§ The exercise:
Print every record below exactly as written.
▼▼▼
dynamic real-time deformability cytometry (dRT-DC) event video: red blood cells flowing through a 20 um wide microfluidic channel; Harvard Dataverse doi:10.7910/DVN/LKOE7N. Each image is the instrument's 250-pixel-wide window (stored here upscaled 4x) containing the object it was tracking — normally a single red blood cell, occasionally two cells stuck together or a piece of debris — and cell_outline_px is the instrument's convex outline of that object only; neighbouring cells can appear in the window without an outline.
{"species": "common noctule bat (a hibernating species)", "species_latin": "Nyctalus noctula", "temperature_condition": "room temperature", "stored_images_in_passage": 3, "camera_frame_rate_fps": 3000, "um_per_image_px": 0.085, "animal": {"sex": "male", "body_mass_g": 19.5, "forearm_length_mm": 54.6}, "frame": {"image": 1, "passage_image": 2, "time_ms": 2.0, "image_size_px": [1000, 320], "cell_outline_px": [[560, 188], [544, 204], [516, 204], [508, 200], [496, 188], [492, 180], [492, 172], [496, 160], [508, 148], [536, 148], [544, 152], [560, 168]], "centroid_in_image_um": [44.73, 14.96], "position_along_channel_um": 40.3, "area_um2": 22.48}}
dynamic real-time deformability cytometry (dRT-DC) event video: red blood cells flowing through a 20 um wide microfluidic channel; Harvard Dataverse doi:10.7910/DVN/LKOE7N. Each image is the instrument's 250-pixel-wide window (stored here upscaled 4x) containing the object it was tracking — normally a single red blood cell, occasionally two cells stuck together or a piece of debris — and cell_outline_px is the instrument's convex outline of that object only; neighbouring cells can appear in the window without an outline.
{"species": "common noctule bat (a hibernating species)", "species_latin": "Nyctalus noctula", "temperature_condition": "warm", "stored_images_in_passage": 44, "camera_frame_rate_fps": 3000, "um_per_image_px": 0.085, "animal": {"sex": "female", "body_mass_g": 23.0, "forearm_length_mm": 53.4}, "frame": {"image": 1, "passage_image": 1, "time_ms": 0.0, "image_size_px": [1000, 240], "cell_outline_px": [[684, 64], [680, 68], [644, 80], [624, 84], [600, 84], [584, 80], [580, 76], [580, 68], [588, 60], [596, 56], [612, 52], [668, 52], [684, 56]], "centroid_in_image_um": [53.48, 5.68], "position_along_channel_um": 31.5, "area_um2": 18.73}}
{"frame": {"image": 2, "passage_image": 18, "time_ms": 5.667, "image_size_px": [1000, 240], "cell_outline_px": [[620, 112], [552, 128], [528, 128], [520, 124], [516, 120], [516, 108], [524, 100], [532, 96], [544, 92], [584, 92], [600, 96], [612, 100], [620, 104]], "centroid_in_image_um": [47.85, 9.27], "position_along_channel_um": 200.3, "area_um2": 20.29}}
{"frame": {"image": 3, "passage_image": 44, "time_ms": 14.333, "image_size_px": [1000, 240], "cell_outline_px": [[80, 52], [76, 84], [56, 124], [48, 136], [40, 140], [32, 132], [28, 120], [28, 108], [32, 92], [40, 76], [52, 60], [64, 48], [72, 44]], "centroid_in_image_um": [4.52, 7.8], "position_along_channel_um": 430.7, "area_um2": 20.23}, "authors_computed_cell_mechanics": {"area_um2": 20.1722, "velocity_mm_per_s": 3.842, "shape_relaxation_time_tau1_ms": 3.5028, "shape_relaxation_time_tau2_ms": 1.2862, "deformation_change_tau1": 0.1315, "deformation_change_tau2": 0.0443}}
▲▲▲
§ Exercise result:
dynamic real-time deformability cytometry (dRT-DC) event video: red blood cells flowing through a 20 um wide microfluidic channel; Harvard Dataverse doi:10.7910/DVN/LKOE7N. Each image is the instrument's 250-pixel-wide window (stored here upscaled 4x) containing the object it was tracking — normally a single red blood cell, occasionally two cells stuck together or a piece of debris — and cell_outline_px is the instrument's convex outline of that object only; neighbouring cells can appear in the window without an outline.
{"species": "common noctule bat (a hibernating species)", "species_latin": "Nyctalus noctula", "temperature_condition": "room temperature", "stored_images_in_passage": 3, "camera_frame_rate_fps": 3000, "um_per_image_px": 0.085, "animal": {"sex": "male", "body_mass_g": 19.5, "forearm_length_mm": 54.6}, "frame": {"image": 1, "passage_image": 2, "time_ms": 2.0, "image_size_px": [1000, 320], "cell_outline_px": [[560, 188], [544, 204], [516, 204], [508, 200], [496, 188], [492, 180], [492, 172], [496, 160], [508, 148], [536, 148], [544, 152], [560, 168]], "centroid_in_image_um": [44.73, 14.96], "position_along_channel_um": 40.3, "area_um2": 22.48}}
dynamic real-time deformability cytometry (dRT-DC) event video: red blood cells flowing through a 20 um wide microfluidic channel; Harvard Dataverse doi:10.7910/DVN/LKOE7N. Each image is the instrument's 250-pixel-wide window (stored here upscaled 4x) containing the object it was tracking — normally a single red blood cell, occasionally two cells stuck together or a piece of debris — and cell_outline_px is the instrument's convex outline of that object only; neighbouring cells can appear in the window without an outline.
{"species": "common noctule bat (a hibernating species)", "species_latin": "Nyctalus noctula", "temperature_condition": "warm", "stored_images_in_passage": 44, "camera_frame_rate_fps": 3000, "um_per_image_px": 0.085, "animal": {"sex": "female", "body_mass_g": 23.0, "forearm_length_mm": 53.4}, "frame": {"image": 1, "passage_image": 1, "time_ms": 0.0, "image_size_px": [1000, 240], "cell_outline_px": [[684, 64], [680, 68], [644, 80], [624, 84], [600, 84], [584, 80], [580, 76], [580, 68], [588, 60], [596, 56], [612, 52], [668, 52], [684, 56]], "centroid_in_image_um": [53.48, 5.68], "position_along_channel_um": 31.5, "area_um2": 18.73}}
{"frame": {"image": 2, "passage_image": 18, "time_ms": 5.667, "image_size_px": [1000, 240], "cell_outline_px": [[620, 112], [552, 128], [528, 128], [520, 124], [516, 120], [516, 108], [524, 100], [532, 96], [544, 92], [584, 92], [600, 96], [612, 100], [620, 104]], "centroid_in_image_um": [47.85, 9.27], "position_along_channel_um": 200.3, "area_um2": 20.29}}
{"frame": {"image": 3, "passage_image": 44, "time_ms": 14.333, "image_size_px": [1000, 240], "cell_outline_px": [[80, 52], [76, 84], [56, 124], [48, 136], [40, 140], [32, 132], [28, 120], [28, 108], [32, 92], [40, 76], [52, 60], [64, 48], [72, 44]], "centroid_in_image_um": [4.52, 7.8], "position_along_channel_um": 430.7, "area_um2": 20.23}, "authors_computed_cell_mechanics": {"area_um2": 20.1722, "velocity_mm_per_s": 3.842, "shape_relaxation_time_tau1_ms": 3.5028, "shape_relaxation_time_tau2_ms": 1.2862, "deformation_change_tau1": 0.1315, "deformation_change_tau2": 0.0443}}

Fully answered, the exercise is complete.